Download source - 973.1 KB

Introduction

This project demonstrates the use of Apache HBase (http://hbase.apache.org/) with the Java API. It is intended as a starting point for exploring the capabilities of HBase and to give developers new to HBase an overview on getting started. Updated code for this project can be found at GitHub (https://github.com/ggraham-412/HBaseJavaExample, commit b1fdec) and in the accompanying zip file.

Background

Apache HBase is a column-oriented, key-value NoSQL database modeled after Google's BigTable (http://research.google.com/archive/bigtable.html). HBase is designed to work with Hadoop Distributed File Store (HDFS), and it is designed from the outset for scalability on clusters of commodity hardware. As with other NoSQL database projects, HBase delivers on its scalability promise by giving up on some of the features of a traditional RDBMS, such as transactional integrity, referential integrity, and ACID (https://en.wikipedia.org/wiki/ACID) guarantees. HBase preserves some of these guarantees, and only under certain conditions.

HBase implements a horizontally partitioned key value map. Every item in HBase is addressable by a row key, a column family, and a column name within the family. Furthermore, every item is versioned by timestamp. HBase will store up to N versions of data with N being settable on the column family. When querying HBase, if the version is not given, then the most recent data is returned.

• Material provided:
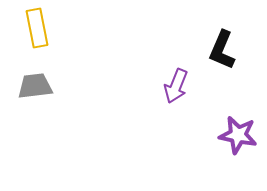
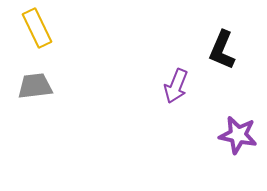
yellow rectangle: rotated 15 degrees counterclockwise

• To-do list:
A – Quote from the HBase page above the part that opens with the words containing "Apache HBase is" and closes with "under certain conditions.".
B – Answer these questions using the HBase page above, giving one answer per line with matching labels.
(i) Which Google system was HBase modeled after?
(ii) Which file system is HBase designed to work with?
(iii) What does a query return when no version is given?
C – Decide whether each statement agrees with the HBase page above. For each, answer yes or no and quote the words that settle it.
(i) HBase keeps the full ACID guarantees of a traditional RDBMS.
(ii) The number of versions HBase stores can be set on the column family.
(iii) Updated code for the project is available on GitHub.

• Solutions below:
A –
Apache HBase is a column-oriented, key-value NoSQL database modeled after Google's BigTable (http://research.google.com/archive/bigtable.html). HBase is designed to work with Hadoop Distributed File Store (HDFS), and it is designed from the outset for scalability on clusters of commodity hardware. As with other NoSQL database projects, HBase delivers on its scalability promise by giving up on some of the features of a traditional RDBMS, such as transactional integrity, referential integrity, and ACID (https://en.wikipedia.org/wiki/ACID) guarantees. HBase preserves some of these guarantees, and only under certain conditions.

B –
(i) Google's BigTable.
(ii) Hadoop Distributed File Store (HDFS).
(iii) The most recent data.

C –
(i) No: "HBase delivers on its scalability promise by giving up on some of the features of a traditional RDBMS, such as transactional integrity, referential integrity, and ACID (https://en.wikipedia.org/wiki/ACID) guarantees."
(ii) Yes: "HBase will store up to N versions of data with N being settable on the column family."
(iii) Yes: "Updated code for this project can be found at GitHub"